During the recent debate over the budget cuts to city services, Examiner columnist Harry Jaffe replaced his pen with an ax, proposing to eliminate the Office of Police Complaints. That’s right. Cut the whole damn office out of existence. Jaffe wrote:
“At a time when the District government is $500 million in the hole, allow me to suggest a quick way to slash $.2.6 million: 86 the OPC.
Born in the day when police were often accused of roughing up citizens, OPC is now redundant in an age of excessive scrutiny of cops.”

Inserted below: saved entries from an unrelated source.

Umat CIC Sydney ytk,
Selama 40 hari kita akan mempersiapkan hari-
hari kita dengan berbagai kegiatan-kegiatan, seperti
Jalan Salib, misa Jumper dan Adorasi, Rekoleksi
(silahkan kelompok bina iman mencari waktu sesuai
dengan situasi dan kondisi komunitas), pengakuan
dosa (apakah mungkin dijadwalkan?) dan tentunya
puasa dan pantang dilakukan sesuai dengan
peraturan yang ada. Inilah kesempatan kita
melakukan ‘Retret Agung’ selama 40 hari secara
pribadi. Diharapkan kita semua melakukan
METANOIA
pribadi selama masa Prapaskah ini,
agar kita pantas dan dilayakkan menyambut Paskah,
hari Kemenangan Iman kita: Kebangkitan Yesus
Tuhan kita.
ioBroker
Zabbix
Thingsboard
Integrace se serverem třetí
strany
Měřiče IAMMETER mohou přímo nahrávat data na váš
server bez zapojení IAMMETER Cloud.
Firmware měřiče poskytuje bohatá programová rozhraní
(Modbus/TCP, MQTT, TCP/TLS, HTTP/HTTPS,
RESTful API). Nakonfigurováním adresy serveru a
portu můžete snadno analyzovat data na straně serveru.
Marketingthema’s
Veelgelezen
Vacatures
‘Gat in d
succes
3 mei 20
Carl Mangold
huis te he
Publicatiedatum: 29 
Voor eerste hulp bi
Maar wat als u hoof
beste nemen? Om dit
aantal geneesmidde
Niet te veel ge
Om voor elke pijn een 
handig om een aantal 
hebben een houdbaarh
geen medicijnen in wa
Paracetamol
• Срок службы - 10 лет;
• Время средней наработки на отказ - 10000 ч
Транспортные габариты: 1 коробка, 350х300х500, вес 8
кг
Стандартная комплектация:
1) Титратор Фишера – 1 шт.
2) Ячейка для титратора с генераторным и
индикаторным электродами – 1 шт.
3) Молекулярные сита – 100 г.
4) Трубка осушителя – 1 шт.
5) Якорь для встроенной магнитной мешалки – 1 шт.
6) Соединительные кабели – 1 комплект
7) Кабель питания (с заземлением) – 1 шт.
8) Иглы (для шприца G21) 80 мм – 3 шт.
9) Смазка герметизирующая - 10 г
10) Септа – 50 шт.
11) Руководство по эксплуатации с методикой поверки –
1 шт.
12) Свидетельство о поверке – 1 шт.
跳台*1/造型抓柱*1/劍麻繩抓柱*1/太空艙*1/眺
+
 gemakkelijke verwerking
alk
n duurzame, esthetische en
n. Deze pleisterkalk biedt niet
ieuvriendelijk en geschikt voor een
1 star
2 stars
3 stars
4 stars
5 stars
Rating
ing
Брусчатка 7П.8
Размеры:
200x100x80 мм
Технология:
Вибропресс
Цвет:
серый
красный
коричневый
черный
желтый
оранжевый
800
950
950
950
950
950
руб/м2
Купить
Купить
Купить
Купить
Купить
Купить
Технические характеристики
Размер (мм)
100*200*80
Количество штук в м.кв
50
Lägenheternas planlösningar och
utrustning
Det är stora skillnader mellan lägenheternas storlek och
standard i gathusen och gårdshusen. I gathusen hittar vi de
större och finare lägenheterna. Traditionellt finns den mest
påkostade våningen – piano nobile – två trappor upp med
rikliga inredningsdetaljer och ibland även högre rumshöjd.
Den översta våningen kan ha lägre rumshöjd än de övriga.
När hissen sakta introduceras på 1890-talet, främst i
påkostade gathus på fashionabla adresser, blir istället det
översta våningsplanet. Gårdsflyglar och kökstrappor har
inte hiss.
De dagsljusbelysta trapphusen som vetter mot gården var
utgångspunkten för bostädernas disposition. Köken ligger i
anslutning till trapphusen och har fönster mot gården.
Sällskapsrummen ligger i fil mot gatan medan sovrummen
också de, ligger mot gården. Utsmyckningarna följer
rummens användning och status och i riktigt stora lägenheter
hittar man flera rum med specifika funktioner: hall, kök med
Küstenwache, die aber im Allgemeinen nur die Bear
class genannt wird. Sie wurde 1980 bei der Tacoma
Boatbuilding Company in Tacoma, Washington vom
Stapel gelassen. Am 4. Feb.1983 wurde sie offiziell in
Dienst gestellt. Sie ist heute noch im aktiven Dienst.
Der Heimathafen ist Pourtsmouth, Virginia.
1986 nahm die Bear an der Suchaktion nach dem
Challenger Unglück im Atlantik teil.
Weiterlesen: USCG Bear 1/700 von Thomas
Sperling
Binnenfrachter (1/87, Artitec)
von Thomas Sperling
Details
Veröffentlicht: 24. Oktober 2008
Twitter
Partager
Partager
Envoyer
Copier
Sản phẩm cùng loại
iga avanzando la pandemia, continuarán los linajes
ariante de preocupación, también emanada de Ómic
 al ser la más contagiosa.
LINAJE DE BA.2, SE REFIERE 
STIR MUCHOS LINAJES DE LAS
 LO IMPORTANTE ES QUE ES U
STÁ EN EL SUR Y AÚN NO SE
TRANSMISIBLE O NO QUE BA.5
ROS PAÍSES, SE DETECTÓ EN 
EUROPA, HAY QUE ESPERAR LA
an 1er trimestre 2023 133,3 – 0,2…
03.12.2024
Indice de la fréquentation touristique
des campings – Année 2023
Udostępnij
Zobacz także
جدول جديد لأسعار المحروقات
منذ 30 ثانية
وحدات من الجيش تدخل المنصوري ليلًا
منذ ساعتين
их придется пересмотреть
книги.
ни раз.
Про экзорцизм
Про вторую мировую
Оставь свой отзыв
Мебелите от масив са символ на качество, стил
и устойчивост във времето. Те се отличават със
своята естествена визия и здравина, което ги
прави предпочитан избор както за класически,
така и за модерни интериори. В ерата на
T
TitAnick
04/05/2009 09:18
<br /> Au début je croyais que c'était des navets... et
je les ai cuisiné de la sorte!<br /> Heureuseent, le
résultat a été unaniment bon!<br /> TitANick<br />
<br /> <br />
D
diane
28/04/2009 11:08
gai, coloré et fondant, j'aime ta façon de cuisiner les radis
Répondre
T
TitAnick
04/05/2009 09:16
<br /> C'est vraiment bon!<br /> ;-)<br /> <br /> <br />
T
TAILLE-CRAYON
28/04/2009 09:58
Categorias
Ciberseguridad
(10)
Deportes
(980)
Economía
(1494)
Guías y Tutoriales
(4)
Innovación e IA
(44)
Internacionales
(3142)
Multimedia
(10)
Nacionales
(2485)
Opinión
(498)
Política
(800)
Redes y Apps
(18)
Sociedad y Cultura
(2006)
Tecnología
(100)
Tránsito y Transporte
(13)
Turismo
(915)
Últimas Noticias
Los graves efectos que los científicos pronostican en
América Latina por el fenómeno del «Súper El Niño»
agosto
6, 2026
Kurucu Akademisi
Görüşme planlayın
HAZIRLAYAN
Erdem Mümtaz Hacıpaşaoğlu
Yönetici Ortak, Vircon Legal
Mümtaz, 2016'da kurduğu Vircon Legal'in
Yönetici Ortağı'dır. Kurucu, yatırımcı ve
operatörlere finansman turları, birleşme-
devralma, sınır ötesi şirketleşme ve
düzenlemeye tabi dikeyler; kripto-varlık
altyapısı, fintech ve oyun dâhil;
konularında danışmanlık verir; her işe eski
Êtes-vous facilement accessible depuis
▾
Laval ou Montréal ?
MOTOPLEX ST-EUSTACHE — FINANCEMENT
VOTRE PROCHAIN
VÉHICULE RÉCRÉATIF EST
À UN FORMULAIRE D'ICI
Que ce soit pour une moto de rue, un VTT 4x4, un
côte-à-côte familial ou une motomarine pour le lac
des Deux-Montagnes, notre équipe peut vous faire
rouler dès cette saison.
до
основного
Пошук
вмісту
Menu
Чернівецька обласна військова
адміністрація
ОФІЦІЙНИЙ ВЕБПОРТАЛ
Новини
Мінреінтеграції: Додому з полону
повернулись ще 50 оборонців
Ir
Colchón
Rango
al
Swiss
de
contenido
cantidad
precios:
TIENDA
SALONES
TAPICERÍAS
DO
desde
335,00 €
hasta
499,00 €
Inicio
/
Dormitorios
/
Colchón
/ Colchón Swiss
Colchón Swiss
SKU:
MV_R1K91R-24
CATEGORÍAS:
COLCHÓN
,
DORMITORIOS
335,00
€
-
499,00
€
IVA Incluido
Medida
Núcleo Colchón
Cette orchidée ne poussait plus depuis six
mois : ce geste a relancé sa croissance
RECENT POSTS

Jaffe’s column, written on May 12, essentially parrots the complaints forwarded from Kristopher Baumann, the D.C. Police union chief. It’s Baumann’s job to advocate for the rank and file; he does great work on behalf of his fellow officers. But Jaffe’s job is to actually report accurately the facts, and formulate an independent opinion based on those facts. In this case, Jaffe didn’t even bother to interview anyone at the OPC. Instead, he actually writes that the police do a good job of investigating their own.
Fortunately, the OPC’s budget had zero chance of being eliminated. While Mayor Adrian Fenty had proposed cuts to the OPC, Councilmember Phil Mendelson restored the funds.
The OPC’s standing was such that it didn’t matter that the Examiner’s columnist got his facts wrong.
In a letter-to-the-editor, OPC Executive Director Phil Eure writes in the May 26 Examiner:
“The next time that Harry Jaffe wants to propose that the D.C. Office of Police Complaints be eliminated, he should get his facts straight. Mr. Jaffe claims that the office issued only ‘zero decisions’ so far this year. The correct number is 172. He claims that last year, the office issued six decisions. The correct number is 338.
He further claims that the office is ‘redundant’ because it only gets a case after the Metropolitan Police Department has investigated and federal prosecutors have declined to prosecute. Actually, the police department does not investigate citizen complaints filed with our agency, and federal prosecutors only review complaints involving excessive force allegations — a very small fraction of the total number we receive.
Mr. Jaffe credits the Fraternal Order of Police’s ‘well-argued’ letter to judiciary committee Chairman Phil Mendelson for making the case to ‘ax’ the office. Assuming that he is relying on the union’s letter for the wrong statistics he cites, neither he nor the FOP has made a very good case to do away with independent police review in Washington, D.C.”